Joseph Reilly lost his vacation home here last year when he was out of work and stopped paying his mortgage. The bank took the house and sold it. Mr. Reilly thought that was the end of it.
In June, he learned otherwise. A phone call informed him of a court judgment against him for $192,576.71.
It turned out that at a foreclosure sale, his former house fetched less than a quarter of what Mr. Reilly owed on it. His bank sued him for the rest.
The result was a foreclosure hangover that homeowners rarely anticipate but increasingly face: a "deficiency judgment."
The increase in deficiency judgments has sparked a growing secondary market. Sophisticated investors are "ravenous for this debt and ramping up their purchases," says Jeffrey Shachat, a managing director at Arca Capital Partners LLC, a Palo Alto, Calif., firm that finances distressed-debt deals. He says deficiency judgments will eventually be bundled into packages that resemble mortgage-backed securities.
Because most targets have scant savings, the judgments sell for only about two cents on the dollar, versus seven cents for credit-card debt, according to debt-industry brokers.

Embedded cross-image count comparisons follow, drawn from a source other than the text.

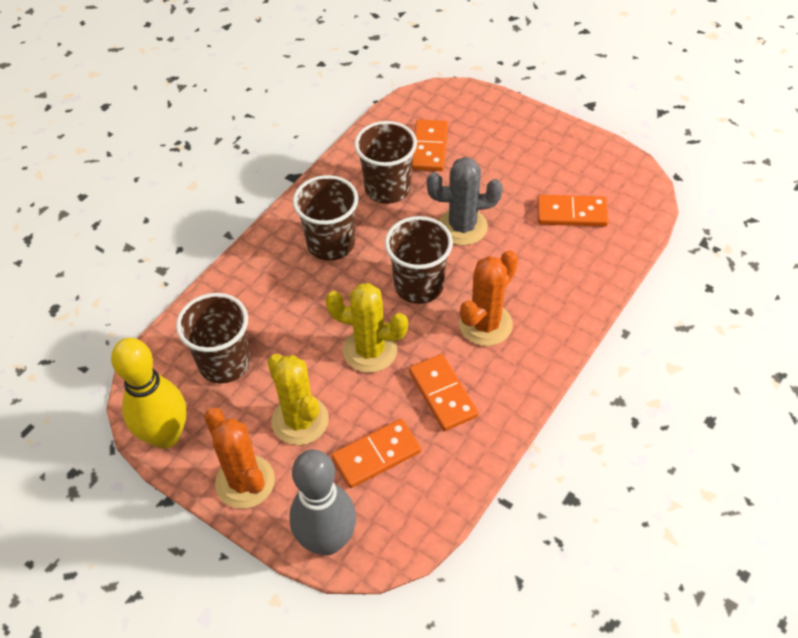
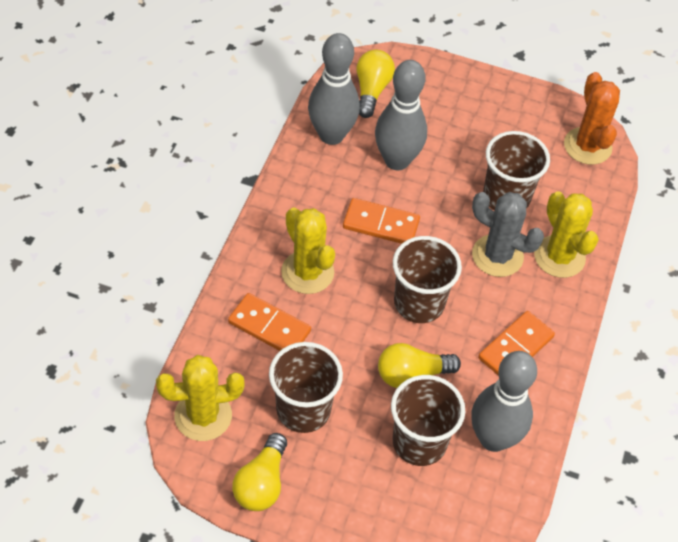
grey bowling pin: 1 -> 3
orange cactus: 2 -> 1
orange domino: 4 -> 3
yellow bowling pin: 1 -> 0
yellow cactus: 2 -> 3
yellow light bulb: 0 -> 3

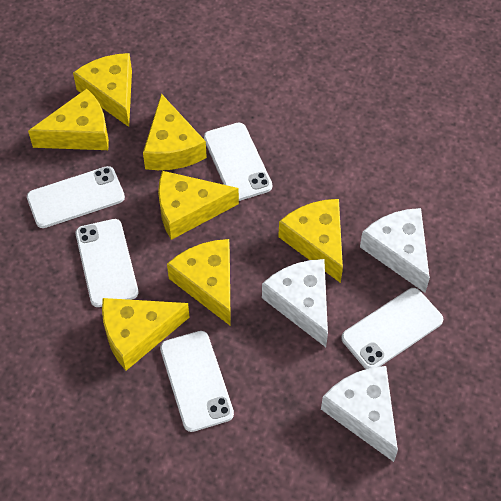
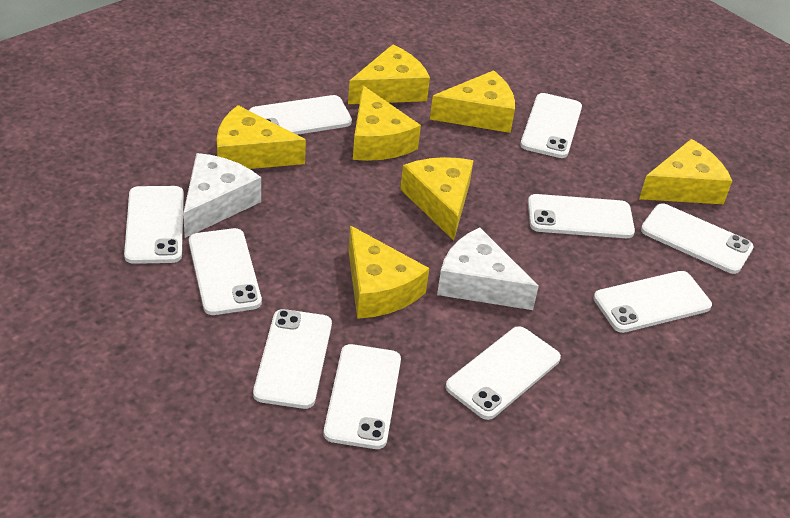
white cheese: 3 -> 2
white phone: 5 -> 10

Silverleaf Advisors LLC, a Miami private-equity firm, is one investor in battered mortgage debt. Instead of buying ready-made deficiency judgments, it buys banks' soured mortgages and goes to court itself to get judgments for debt that remains after foreclosure sales.
Silverleaf says its collection efforts are limited. "We are waiting for the economy to somewhat heal so that it's a better time to go after people," says Douglas Hannah, managing director of Silverleaf.
Investors know that most states allow up to 20 years to try to collect the debts, ample time for the borrowers to get back on their feet. Meanwhile, the debts grow at about an 8% interest rate, depending on the state.
Walking away from your mortgage just got a lot scarier
We've been touting the benefits of walking away from an underwater mortgage here for years.
Of course, as we noted, there's one catch: "recourse debt." The laws vary greatly by state, but often (as in California, I believe, but I'm not a lawyer, so consult one) purchase loans are non-recourse while refinance loans are recourse. Recourse debt means the banks can sue you many years after a foreclosure for the loss they took.
For a while, it looked like this recourse risk was only theoretical, as the banks were overwhelmed with an operational deluge and political pushback on targeting the poor. Now, it seems, that has changed.
Wall Street Journal: House is gone, but debt lives on.
If you have a recourse mortgage, you're probably better off trying to short-sell the house and getting the bank to release your deficiency liability in writing. Banks will do this in a short sale but you have to ask.
The best strategy of all for deeply underwater homeowners is to take advantage of the FHA's great new FHA "Bail and Buy" program. Under FHA Bail and Buy, you short-sell your underwater house, then you get a 3.5% down, taxpayer-guaranteed loan to buy another house at current market prices. WINNING!!!